I was flipping through pictures on my computer when something registered like whoah! so I flip back a couple of pics and there is a pic of a penis. I half laughing and half wth ask what is this. There are a few people that use my computer ... me and my teen kids (son and daughter). A few months ago my friend from out of state stayed here for a month and she did also use computer to look up jobs, resumes, etc. Cant really imagine her looking at porn though. I have looked at porn WITH my husband in the privacy of our bedroom but I certainly do not save pics of porn. Not something we do a lot of but we do from time to time ... spark, adventure, and it just doesn't bother me so long as we do it together. I get the whole visual "thing". 

Anyways he starts saying (wasn't really angry, just seemed sad) and says that someone must have sent that to me in mail or text which my initial thought is "So says the ahole that had an EA for 7 months" and signed up on match.com (which I found out about a few weeks after finding out about EA after someone suggested it to me on this forum)... He signed up, half made a profile but there was never any contact or exchanges and I verified that. I in turn said oh he wants to date ... and switched his profile to seeking men ... then deleted his profile after a few days after I got over my anger. Immature I know but I was angry and hurt.

But back to the penis pic I do not know how it got on my computer ... I asked my teen daughter and son this morning to make sure no one had sent any inappropriate pics to them. They said no, why? Did not tell them just said making sure. (I will verify later by asking them to log into their social networks) 

He of course is upset, kinda don't blame him because if shoe on other foot I would have drop kicked the computer out the door. However I am not the one who lied for 7 months. So really not sure how he figures not to trust me? I am not into 'revenge' anything because I believe in my marriage vows, love my husband and have no interest in hurting him the way he did me.

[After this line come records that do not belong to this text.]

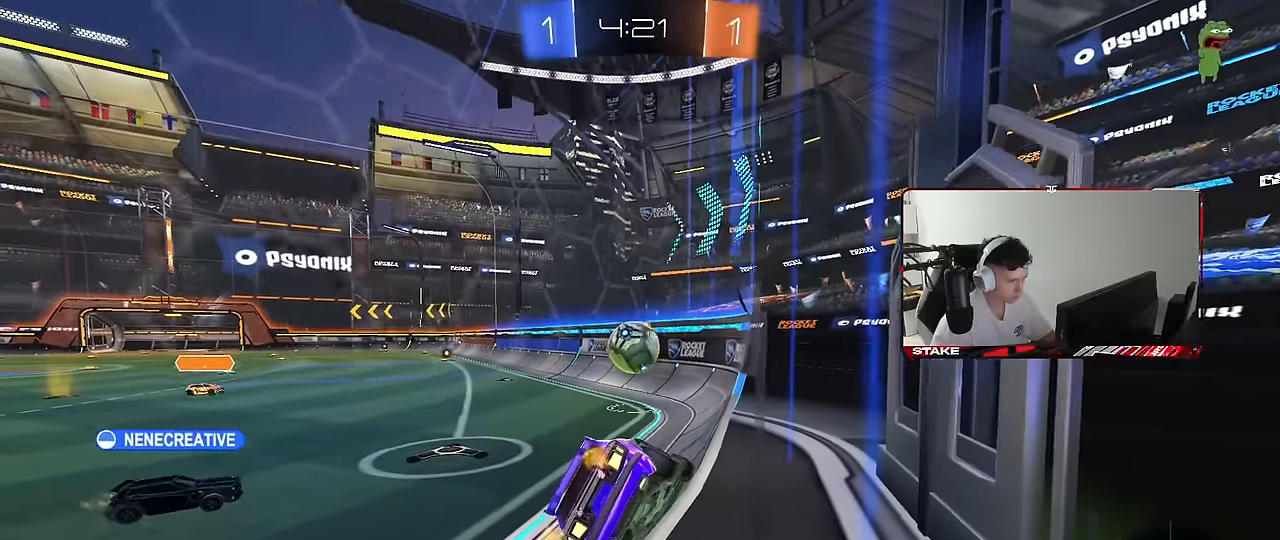
{"keys": ["w"], "mouse": [], "mouse_move": "still", "events": [[16, "a", "up"], [16, "d", "down"], [216, "d", "up"], [216, "s", "up"], [500, "w", "down"]]}
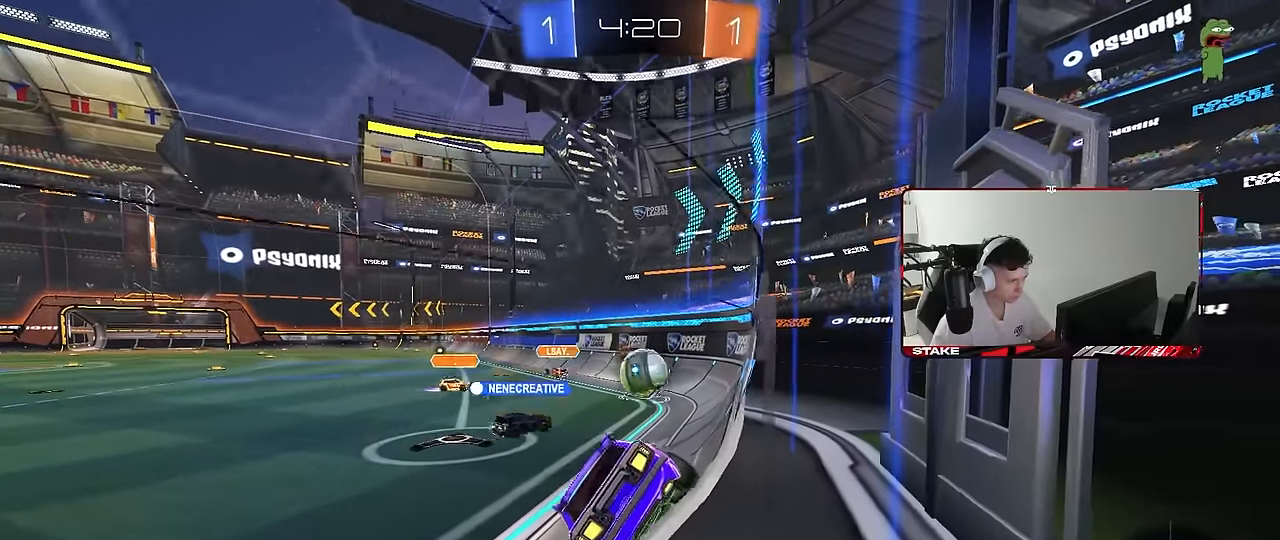
{"keys": ["a", "w"], "mouse": [], "mouse_move": "still", "events": [[216, "a", "down"], [316, "shift", "down"], [466, "shift", "up"]]}
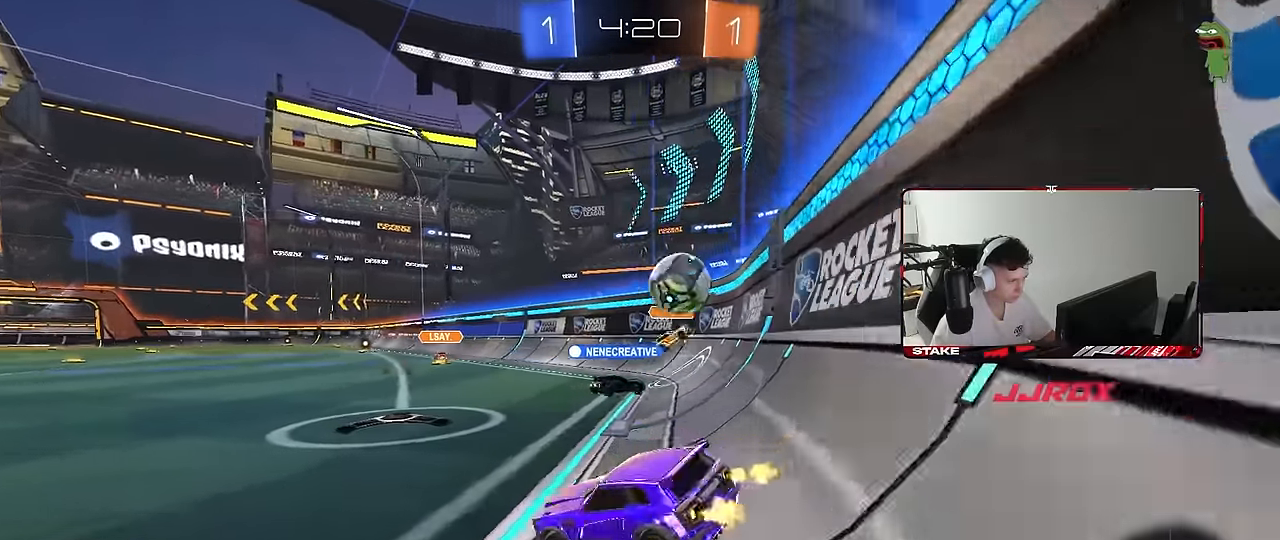
{"keys": ["a", "w"], "mouse": [], "mouse_move": "still", "events": [[233, "shift", "down"], [283, "shift", "up"]]}
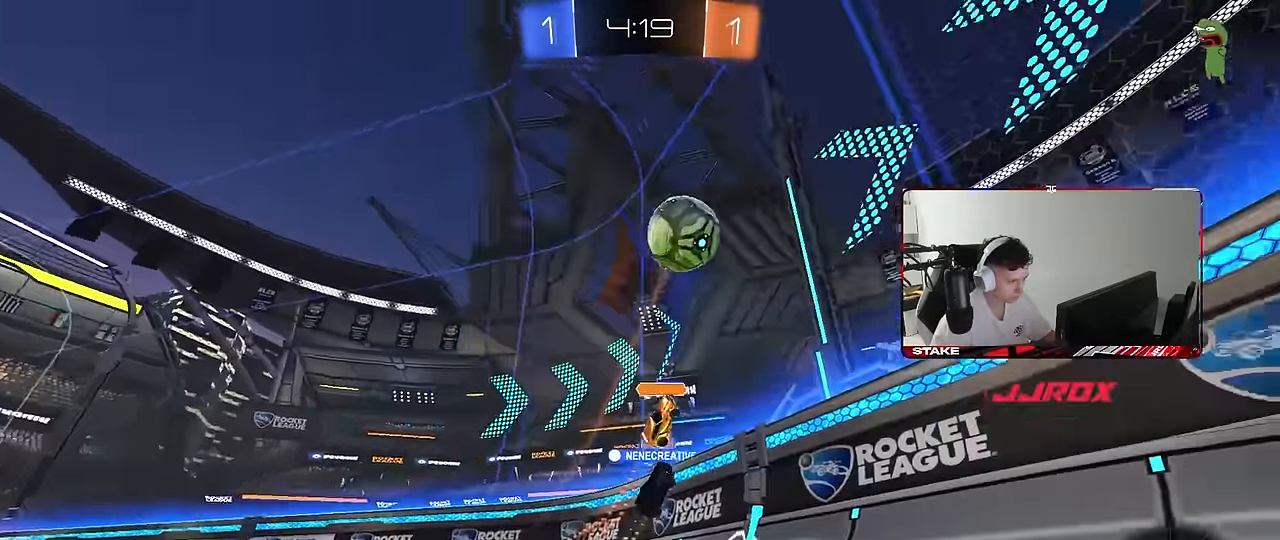
{"keys": ["d", "w"], "mouse": ["left"], "mouse_move": "still", "events": [[250, "a", "up"], [250, "mouse_left", "down"], [400, "d", "down"]]}
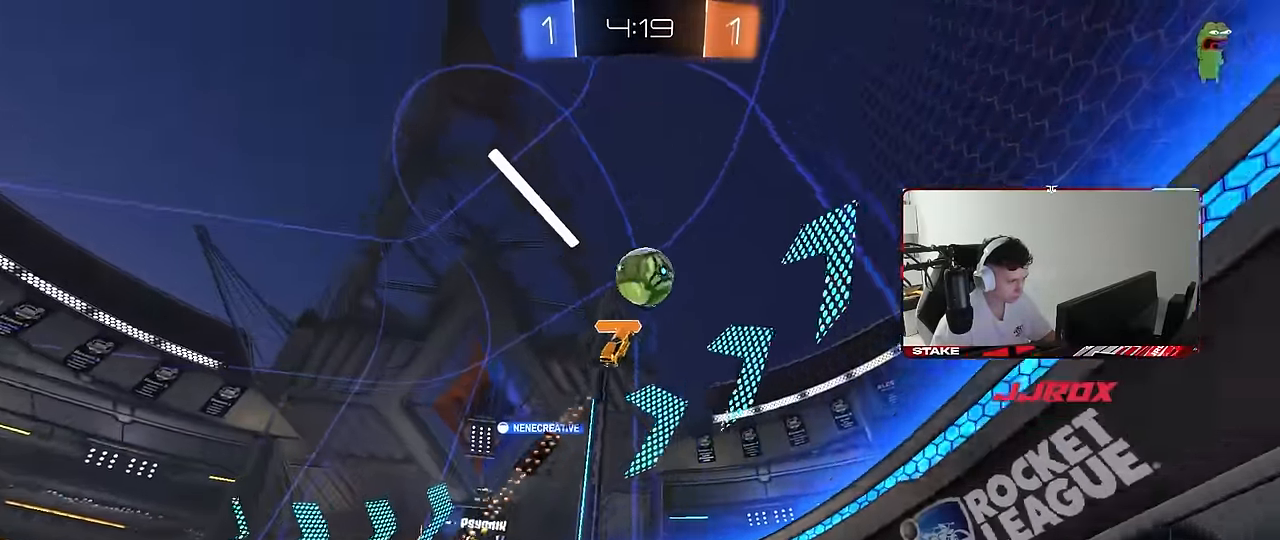
{"keys": ["w"], "mouse": [], "mouse_move": "still", "events": [[33, "mouse_left", "up"], [83, "d", "up"], [233, "d", "down"], [466, "d", "up"]]}
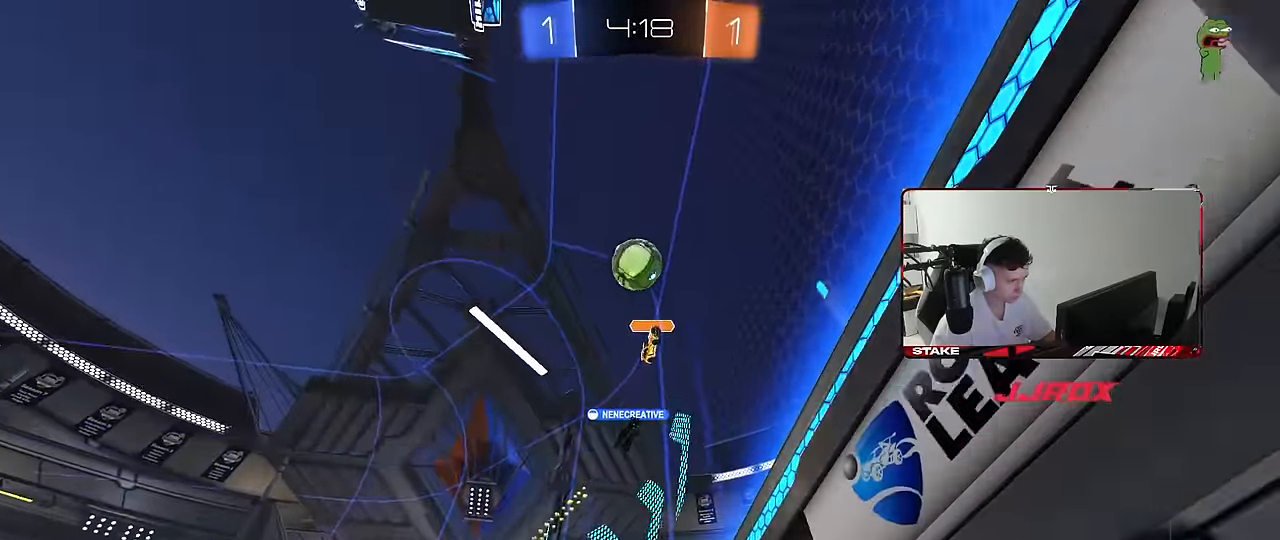
{"keys": ["w"], "mouse": [], "mouse_move": "still", "events": [[283, "d", "down"], [333, "d", "up"]]}
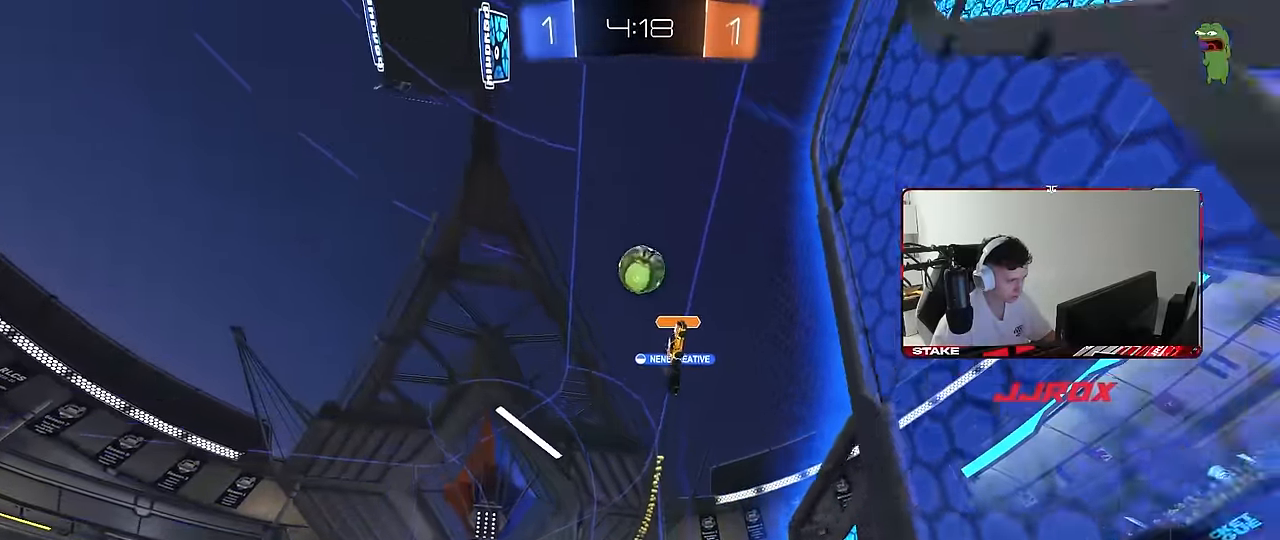
{"keys": ["w"], "mouse": ["left"], "mouse_move": "still", "events": [[400, "mouse_left", "down"]]}
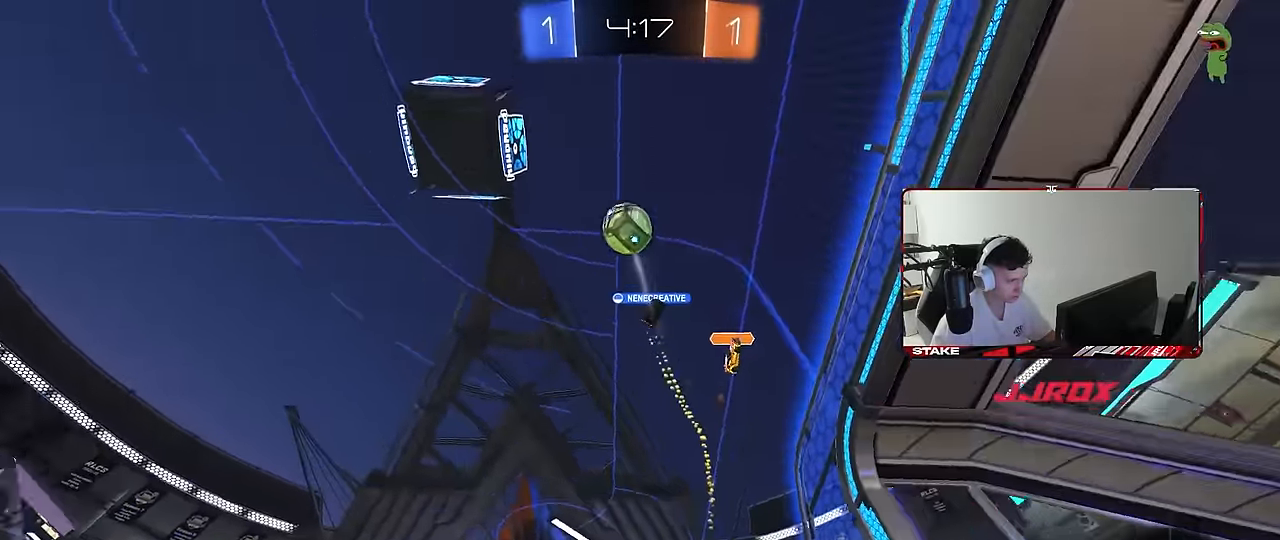
{"keys": ["w"], "mouse": [], "mouse_move": "still", "events": [[83, "a", "down"], [83, "mouse_left", "up"], [267, "a", "up"], [317, "d", "down"], [467, "d", "up"]]}
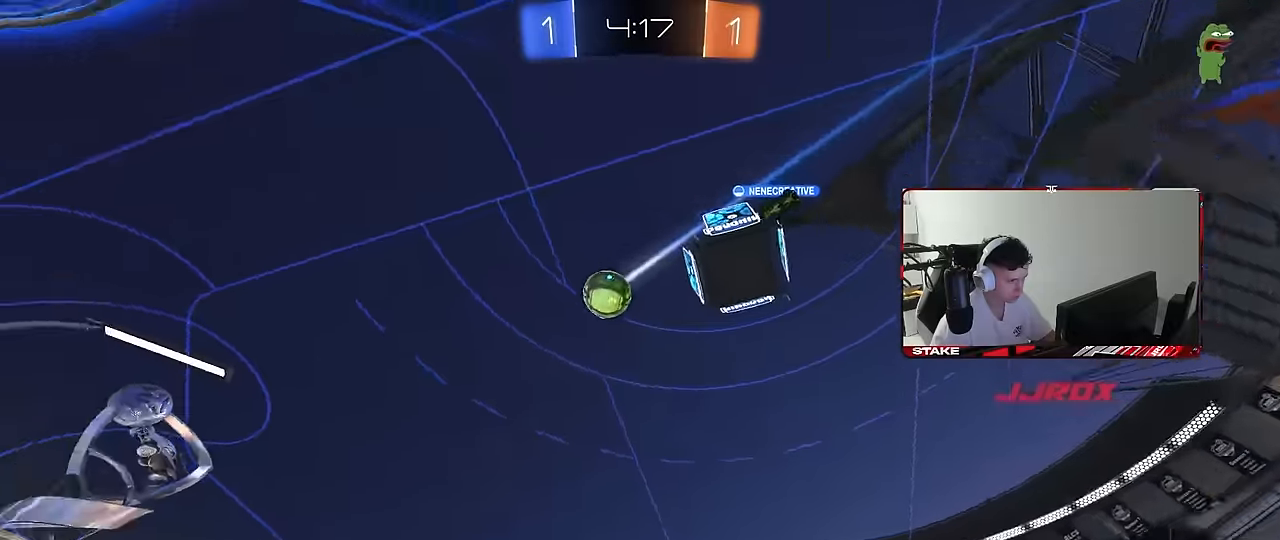
{"keys": ["w"], "mouse": [], "mouse_move": "still", "events": [[200, "d", "down"], [383, "d", "up"]]}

If I wanted to look at penis I would say lets go watch a video AND sorry but I wouldn't consider talking to a guy who thought sending a penis in an email or text was appropriate, just not really my thing. 

So this morning he left upset and says "Try not looking at d*cks" on his way out, again he seemed more sad than mad. We are supposed to go on a trip tomorrow (was supposed to be good thing) but I really don't want to go. As I told him if he really believed I was being shady why the h*ll would he want a trip and I do not feel like going now because I think his accusations are just a way to take the spotlight off of his past actions. Also kinda feel like maybe he is just being a little passive aggressive and trying to give me a taste of my own medicine. I say this because since his EA I look at everything, his phone, FB, emails, etc. I snoop openly and will continue to do so until I feel comfortable. 

He has texted me since arriving at work stating "Guess he should pay more attention to what's going on in his house" and he will be watching. Part of me wants to laugh so I don't become angry and say things I can't take back but most of me is upset because this is not a setback we need. I do not know how to convince him otherwise and feel like I'm spending way too much time trying too. Just wondering could this just be him trying to manipulate the current situation a little or what can I do to ease his mind? I know just from the hell he has caused me what a horrible feeling it is to doubt and so no matter how ignorant I think this is, I really don't wish him to have to carry that around on his shoulders like I do everyday. I am concerned about his lack of trust for me and I feel like all of our hard efforts is now kaput. I did text him back this morning and said to him A. He could have faith and trust and we go forward or B. If he can't trust me and he really believes I would do that then shouldn't consider a trip, we should consider a separation. I told him this because I have firmly stated and will follow thru that anything suspicious from him and I am ending our marriage. I do not believe in 'multiple' mistakes. We learn from mistakes, anything additional is a choice.

Any advice would be much appreciated.


----------



## Shaggy (Jul 17, 2011)

Take a look at what folder it is in and what the last use/ modified date is. You might be able to figure out where and when it csme from.
_Posted via Mobile Device_


----------



## SIP (Jul 27, 2011)

It was in windows .... just under random pics. It was saved as a JPG. I thought to try and see if I could link it back to a website or advertisement, but just looked like a copied pic. Said dck.jpg. Tried looking that extension up too on google and explorer but nothing. 

Thank you for reply because I would like to ease his mind.


----------



## Almostrecovered (Jul 14, 2011)

the pic should have a date on it. right click it and choose properties


----------



## Almostrecovered (Jul 14, 2011)

btw- could it be your husbands penis that he planned to send?


----------



## Shaggy (Jul 17, 2011)

Aldo check the size of the picture, websites tend to use small pictures, say less Tyne 800x600 since it is faster to send small files, where as pics taken by people tend to be large. Also you might even be able to see what camera and location it was taken at.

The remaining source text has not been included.